Im Design haben sich computergesteuerte Druckverfahren des Rapid Prototyping zur Herstellung von Prototypen oder Kleinserien bereits etabliert. Im architektonischen Kontext war die Anwendung bisher auf den Modellmaßstab beschränkt. Jetzt sind auch dort erstmals komplexe Großstrukturen möglich.
Autorin Christiane Sauer
Ausgehend von einer computergenerierten Datei wird bei dieser Technologie schichtweise Material aufeinander abgelagert. Es gibt unterschiedliche Rapid Prototyping-Druckverfahren, die sich durch die Art der Schichtenerstellung und der verwendeten Materialien unterscheiden.

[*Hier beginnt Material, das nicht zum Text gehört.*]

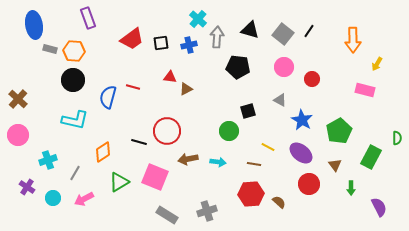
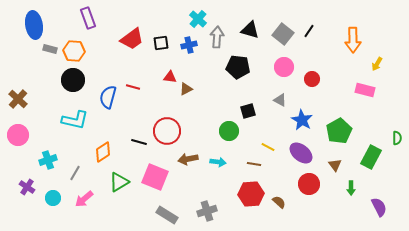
pink arrow at (84, 199): rotated 12 degrees counterclockwise
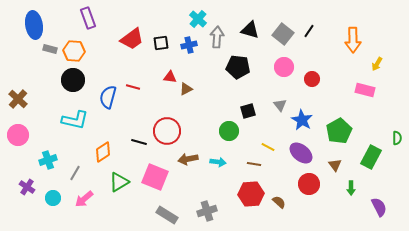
gray triangle at (280, 100): moved 5 px down; rotated 24 degrees clockwise
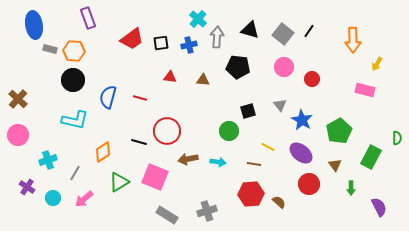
red line at (133, 87): moved 7 px right, 11 px down
brown triangle at (186, 89): moved 17 px right, 9 px up; rotated 32 degrees clockwise
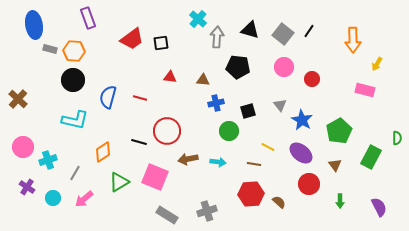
blue cross at (189, 45): moved 27 px right, 58 px down
pink circle at (18, 135): moved 5 px right, 12 px down
green arrow at (351, 188): moved 11 px left, 13 px down
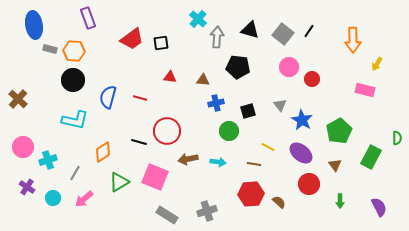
pink circle at (284, 67): moved 5 px right
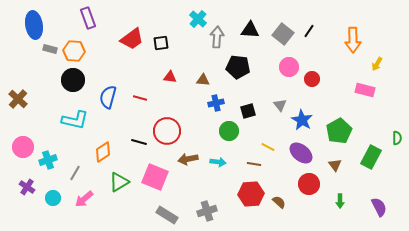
black triangle at (250, 30): rotated 12 degrees counterclockwise
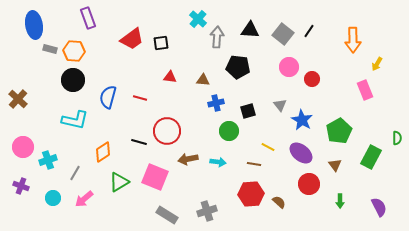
pink rectangle at (365, 90): rotated 54 degrees clockwise
purple cross at (27, 187): moved 6 px left, 1 px up; rotated 14 degrees counterclockwise
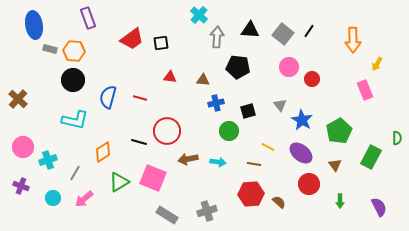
cyan cross at (198, 19): moved 1 px right, 4 px up
pink square at (155, 177): moved 2 px left, 1 px down
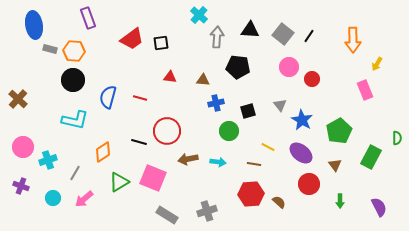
black line at (309, 31): moved 5 px down
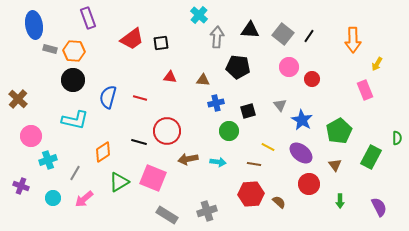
pink circle at (23, 147): moved 8 px right, 11 px up
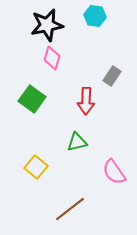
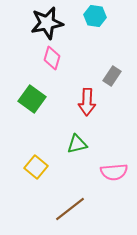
black star: moved 2 px up
red arrow: moved 1 px right, 1 px down
green triangle: moved 2 px down
pink semicircle: rotated 60 degrees counterclockwise
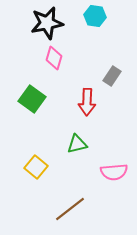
pink diamond: moved 2 px right
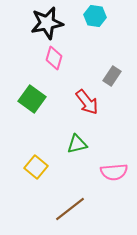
red arrow: rotated 40 degrees counterclockwise
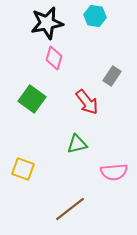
yellow square: moved 13 px left, 2 px down; rotated 20 degrees counterclockwise
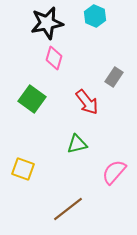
cyan hexagon: rotated 15 degrees clockwise
gray rectangle: moved 2 px right, 1 px down
pink semicircle: rotated 136 degrees clockwise
brown line: moved 2 px left
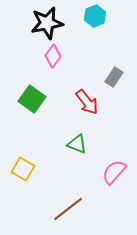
cyan hexagon: rotated 15 degrees clockwise
pink diamond: moved 1 px left, 2 px up; rotated 20 degrees clockwise
green triangle: rotated 35 degrees clockwise
yellow square: rotated 10 degrees clockwise
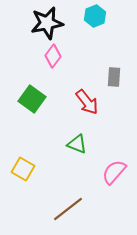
gray rectangle: rotated 30 degrees counterclockwise
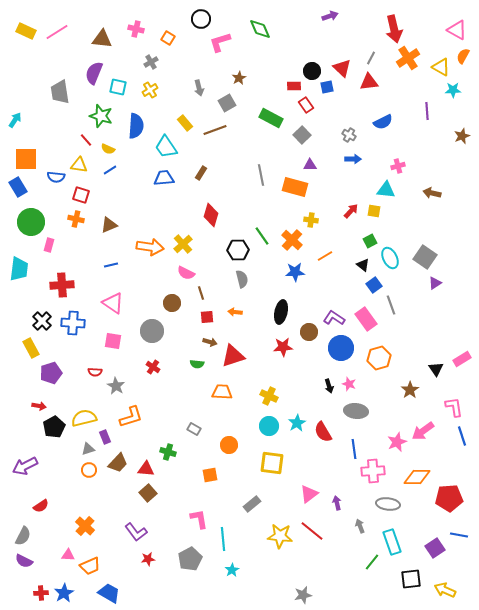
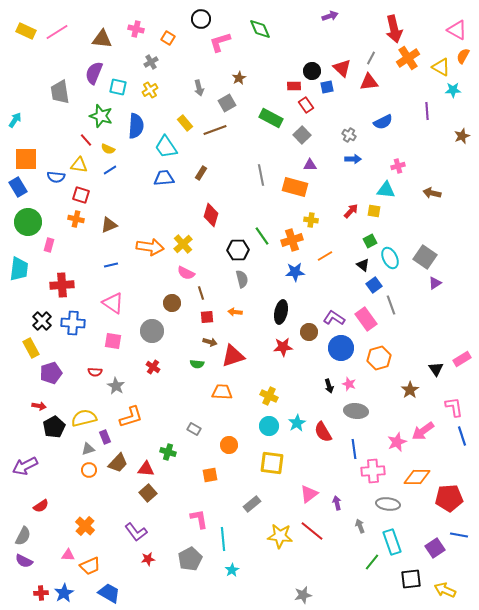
green circle at (31, 222): moved 3 px left
orange cross at (292, 240): rotated 30 degrees clockwise
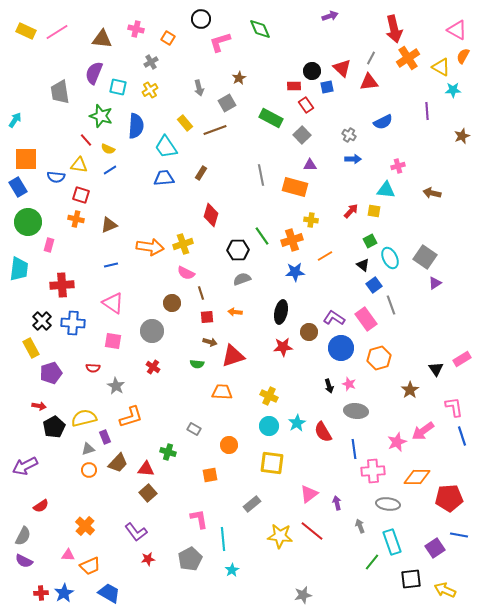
yellow cross at (183, 244): rotated 24 degrees clockwise
gray semicircle at (242, 279): rotated 96 degrees counterclockwise
red semicircle at (95, 372): moved 2 px left, 4 px up
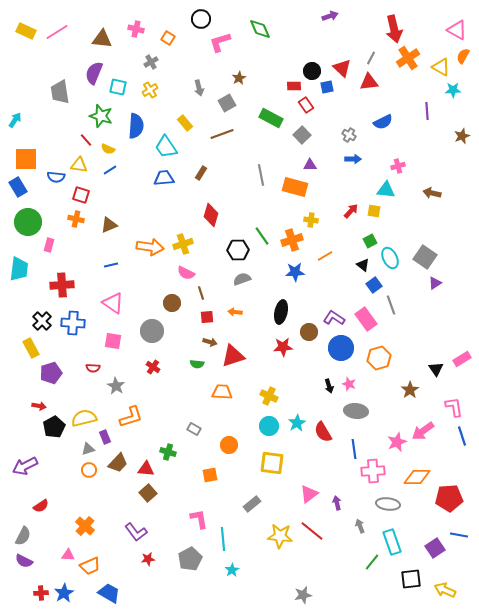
brown line at (215, 130): moved 7 px right, 4 px down
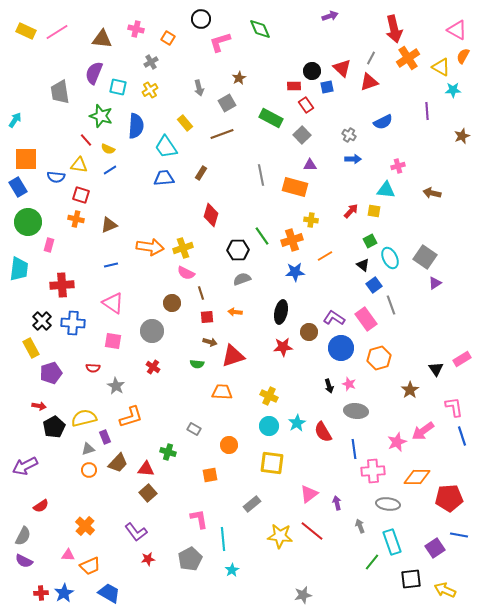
red triangle at (369, 82): rotated 12 degrees counterclockwise
yellow cross at (183, 244): moved 4 px down
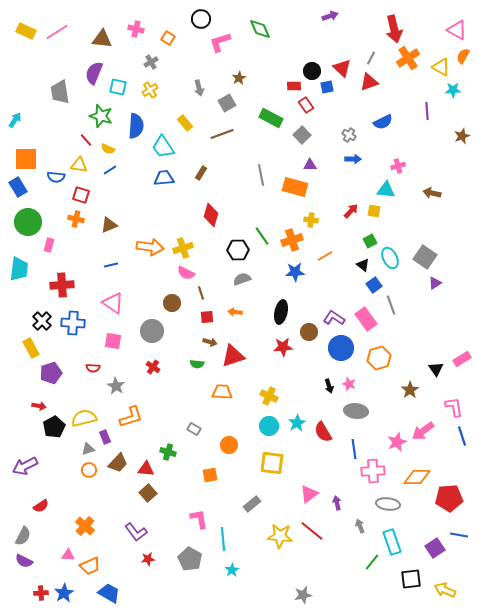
cyan trapezoid at (166, 147): moved 3 px left
gray pentagon at (190, 559): rotated 15 degrees counterclockwise
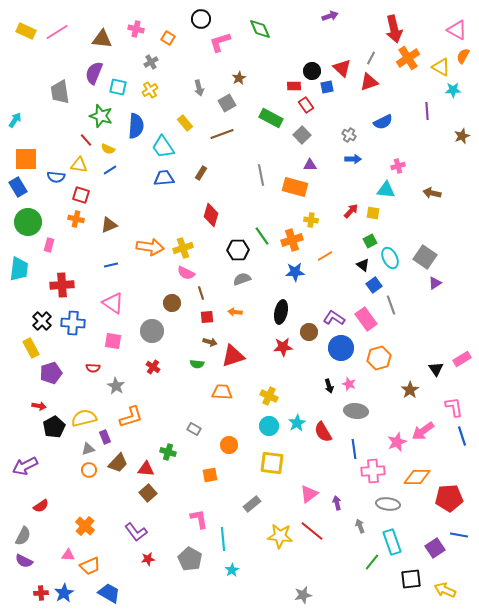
yellow square at (374, 211): moved 1 px left, 2 px down
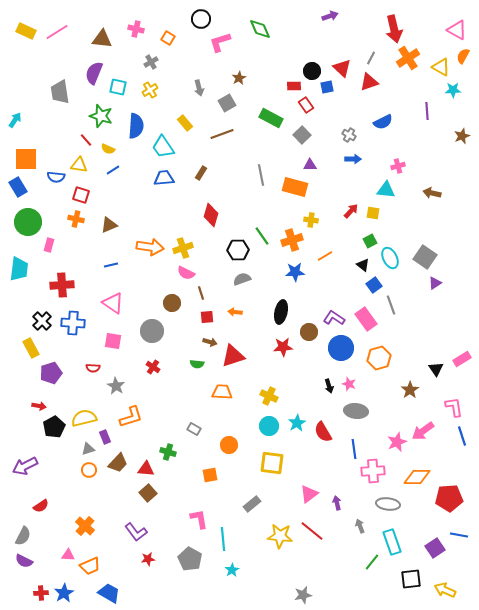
blue line at (110, 170): moved 3 px right
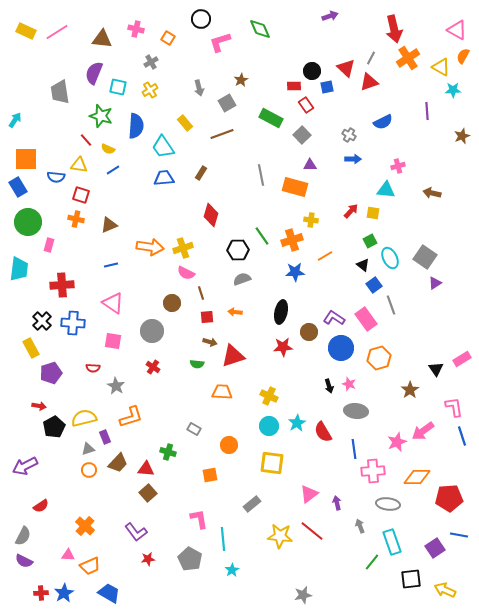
red triangle at (342, 68): moved 4 px right
brown star at (239, 78): moved 2 px right, 2 px down
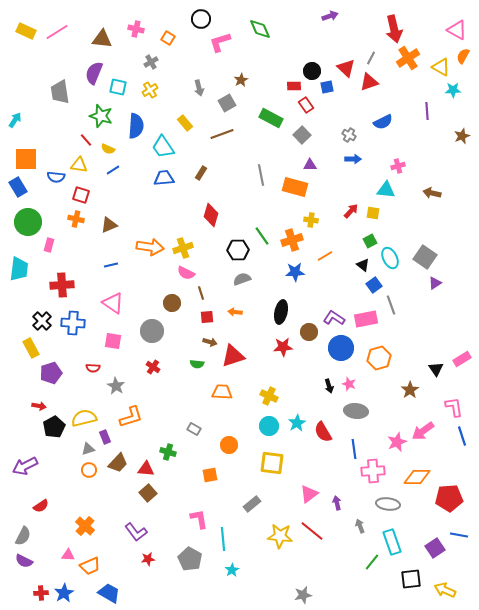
pink rectangle at (366, 319): rotated 65 degrees counterclockwise
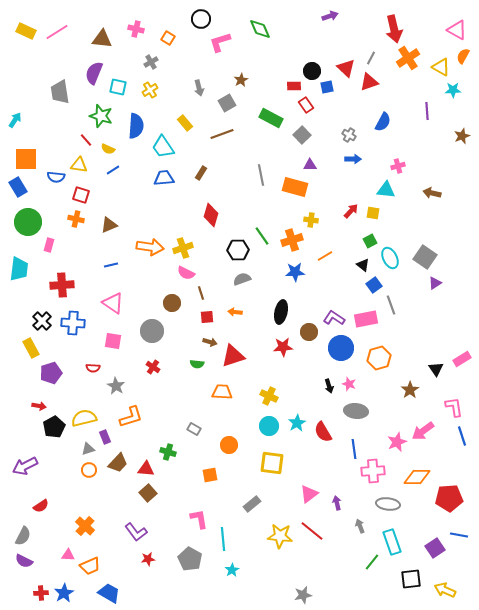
blue semicircle at (383, 122): rotated 36 degrees counterclockwise
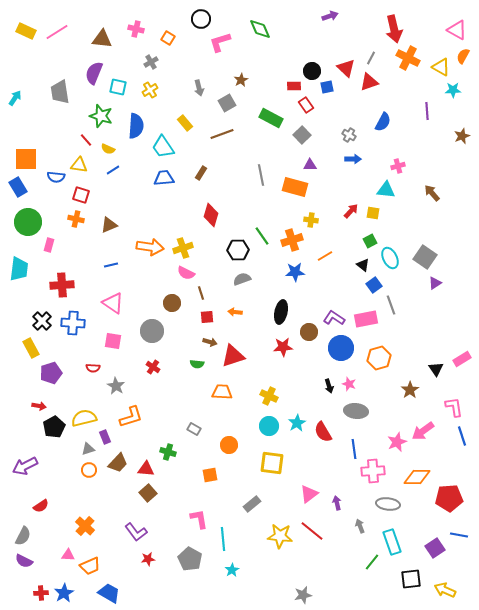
orange cross at (408, 58): rotated 30 degrees counterclockwise
cyan arrow at (15, 120): moved 22 px up
brown arrow at (432, 193): rotated 36 degrees clockwise
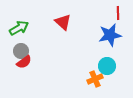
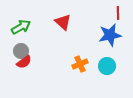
green arrow: moved 2 px right, 1 px up
orange cross: moved 15 px left, 15 px up
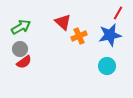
red line: rotated 32 degrees clockwise
gray circle: moved 1 px left, 2 px up
orange cross: moved 1 px left, 28 px up
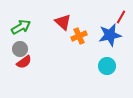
red line: moved 3 px right, 4 px down
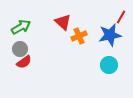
cyan circle: moved 2 px right, 1 px up
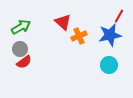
red line: moved 2 px left, 1 px up
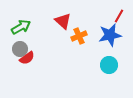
red triangle: moved 1 px up
red semicircle: moved 3 px right, 4 px up
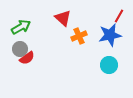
red triangle: moved 3 px up
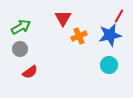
red triangle: rotated 18 degrees clockwise
red semicircle: moved 3 px right, 14 px down
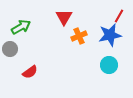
red triangle: moved 1 px right, 1 px up
gray circle: moved 10 px left
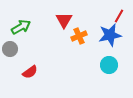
red triangle: moved 3 px down
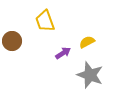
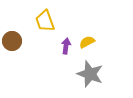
purple arrow: moved 3 px right, 7 px up; rotated 49 degrees counterclockwise
gray star: moved 1 px up
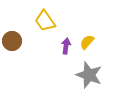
yellow trapezoid: rotated 15 degrees counterclockwise
yellow semicircle: rotated 21 degrees counterclockwise
gray star: moved 1 px left, 1 px down
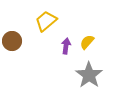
yellow trapezoid: moved 1 px right; rotated 85 degrees clockwise
gray star: rotated 16 degrees clockwise
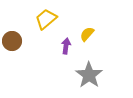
yellow trapezoid: moved 2 px up
yellow semicircle: moved 8 px up
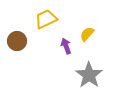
yellow trapezoid: rotated 15 degrees clockwise
brown circle: moved 5 px right
purple arrow: rotated 28 degrees counterclockwise
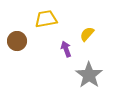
yellow trapezoid: rotated 15 degrees clockwise
purple arrow: moved 3 px down
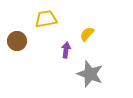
purple arrow: moved 1 px down; rotated 28 degrees clockwise
gray star: moved 1 px right, 1 px up; rotated 16 degrees counterclockwise
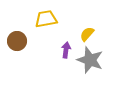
gray star: moved 14 px up
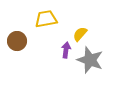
yellow semicircle: moved 7 px left
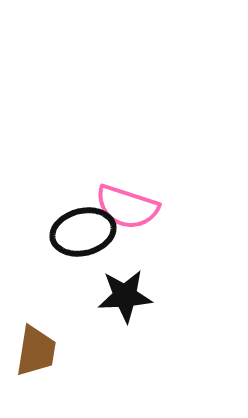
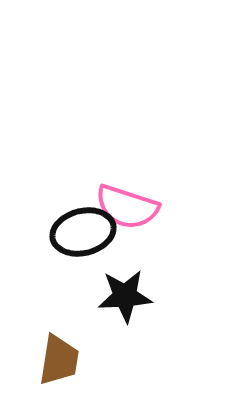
brown trapezoid: moved 23 px right, 9 px down
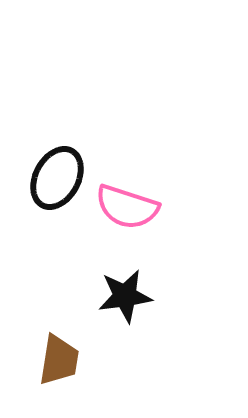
black ellipse: moved 26 px left, 54 px up; rotated 48 degrees counterclockwise
black star: rotated 4 degrees counterclockwise
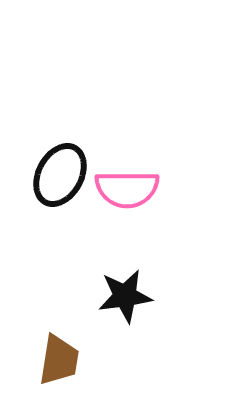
black ellipse: moved 3 px right, 3 px up
pink semicircle: moved 18 px up; rotated 18 degrees counterclockwise
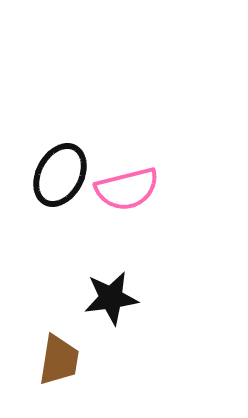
pink semicircle: rotated 14 degrees counterclockwise
black star: moved 14 px left, 2 px down
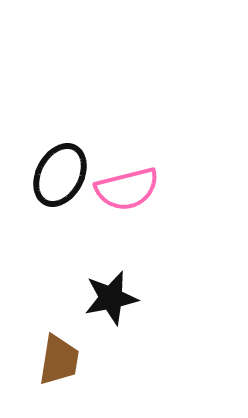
black star: rotated 4 degrees counterclockwise
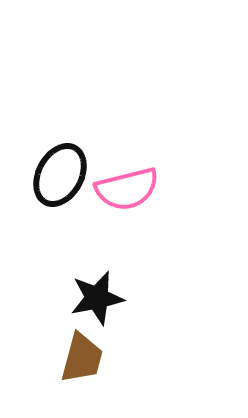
black star: moved 14 px left
brown trapezoid: moved 23 px right, 2 px up; rotated 6 degrees clockwise
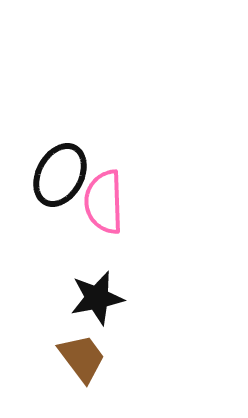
pink semicircle: moved 23 px left, 13 px down; rotated 102 degrees clockwise
brown trapezoid: rotated 52 degrees counterclockwise
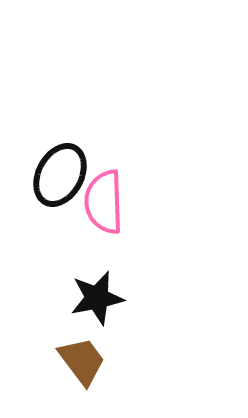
brown trapezoid: moved 3 px down
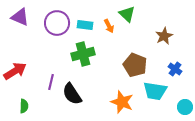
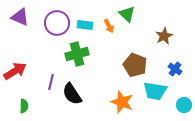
green cross: moved 6 px left
cyan circle: moved 1 px left, 2 px up
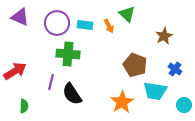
green cross: moved 9 px left; rotated 20 degrees clockwise
orange star: rotated 20 degrees clockwise
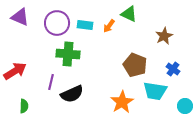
green triangle: moved 2 px right; rotated 18 degrees counterclockwise
orange arrow: rotated 64 degrees clockwise
blue cross: moved 2 px left
black semicircle: rotated 80 degrees counterclockwise
cyan circle: moved 1 px right, 1 px down
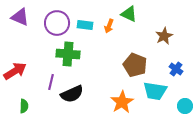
orange arrow: rotated 16 degrees counterclockwise
blue cross: moved 3 px right
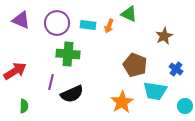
purple triangle: moved 1 px right, 3 px down
cyan rectangle: moved 3 px right
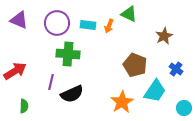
purple triangle: moved 2 px left
cyan trapezoid: rotated 65 degrees counterclockwise
cyan circle: moved 1 px left, 2 px down
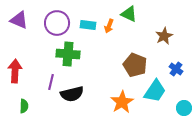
red arrow: rotated 55 degrees counterclockwise
black semicircle: rotated 10 degrees clockwise
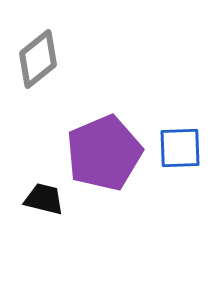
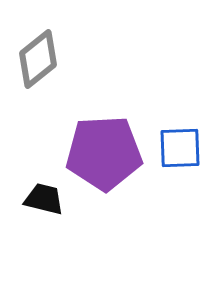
purple pentagon: rotated 20 degrees clockwise
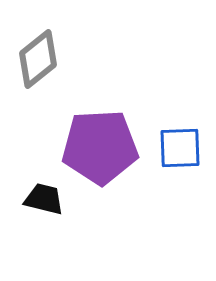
purple pentagon: moved 4 px left, 6 px up
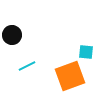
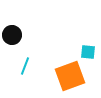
cyan square: moved 2 px right
cyan line: moved 2 px left; rotated 42 degrees counterclockwise
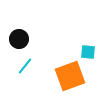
black circle: moved 7 px right, 4 px down
cyan line: rotated 18 degrees clockwise
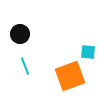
black circle: moved 1 px right, 5 px up
cyan line: rotated 60 degrees counterclockwise
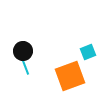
black circle: moved 3 px right, 17 px down
cyan square: rotated 28 degrees counterclockwise
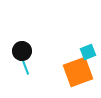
black circle: moved 1 px left
orange square: moved 8 px right, 4 px up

Bei der Stereolithografie wird flüssiger, lichtempfindlicher Kunststoff durch einen Laserstrahl ausgehärtet und das Objekt so von unten nach oben aufgebaut. Selective Laser Sintering basiert auf einem Spezialpulver, meist auf Kunststoffbasis, das schichtweise durch einen Laser lokal aufgeschmolzen (gesintert) wird. Das gehärtete Pulver stützt die nachfolgende Schicht ab, so dass auch sehr komplexe und hinterschnittene Formen ohne Hilfskonstruktionen möglich sind.
Ähnlich einem Tintenstrahldrucker funktioniert „dreidimensionaler Druck“. Hierbei wird ein Pulver mit einem Binder in Schichten aufgetragen, um dreidimensionale Objekte herzustellen. Das Druckverfahren ist relativ schnell und preisgünstig, die Oberfläche jedoch zunächst körnig und rau. Als Materialien kommen stärke-, gips- oder kunststoffbasierte Massen in Frage.
In Anlehnung an diese dreidimensionalen Druckverfahren übersetzte der italienische Ingenieur Enrico Dini nun einen CAD-Entwurf direkt in den architektonischen Maßstab. Inspiriert von Antonio Gaudis Formensprache, entstand seine Vision, Gebäudestrukturen aus sich selbst heraus „wachsen“ zu lassen – die ‚D-Shape‘-Technologie.
Dafür benötigt man einen Drucker entsprechender Größe und das richtige Bindemittel. Der Londoner Architekt Andrea Morgante (Shiro Studio) entwarf als Prototyp eine circa 3 x 3 Meter große Freiformstruktur mit Namen ‚Radiolaria‘, die mittels dieses überdimensionalen 3D-Druckers umgesetzt werden konnte. Der Titel bezieht sich auf Mikroorganismen gleichen Namens, sogenannte „Strahlentierchen“, die von kugelförmigen Skeletten gestützt werden.
Das eigentliche Kernstück des Verfahrens ist der raumgroße „3D-Drucker“. Der „Druckkopf“ besteht aus 300 einzelnen Düsen. Er wird auf einem raumgroßen Fachwerkträger hin und her gefahren und verteilt kontinuierlich ein Bindemittel auf den Sandschichten. So wird Schicht für Schicht der Werkstoff abgelagert, ohne dass Schalungen oder Negativformen notwendig sind.
Das verwendete Material ähnelt in seiner ausgehärteten Struktur Sandstein und ist ein stabiles Gemisch aus einem anorganischen Binder mit Sand oder mineralischem Pulver. Die Trocknung des Materials dauert rund 24 Stunden. Die gesamte Radiolaria-Struktur benötigte zwei Wochen maschinelles Drucken und eine Woche mechanisches Nachschleifen. Das künstliche Stein-Material wurde in Werkstofftests auf Zug, Druck und Biegung untersucht und weist aufgrund seiner starken mikrokristallinen Struktur sehr gute technische Eigenschaften auf.
Zur zusätzlichen Verstärkung können auch Glas-, Carbon- oder Nylonfasern zugemischt werden. Dieses Druckverfahren ist bislang erst ein prototypisches, es steht aber für eine Entwicklung, die in der Zukunft sicherlich noch bedeutend für das Bauwesen werden wird, nämlich einfache Materialkomponenten in situ zu komplexen Gebilden zu verarbeiten. Dies ist mit diesem Konzept im Prinzip sehr gut möglich, da die gesamte Anlage transportabel ist und von zwei Personen innerhalb weniger Stunden auf- oder abgebaut werden kann.
Die größte bisher getestete Struktur, die im Experimentierlabor von Enrico Dini generiert wurde, hat die Abmessung von immerhin schon 6 x 6 Metern.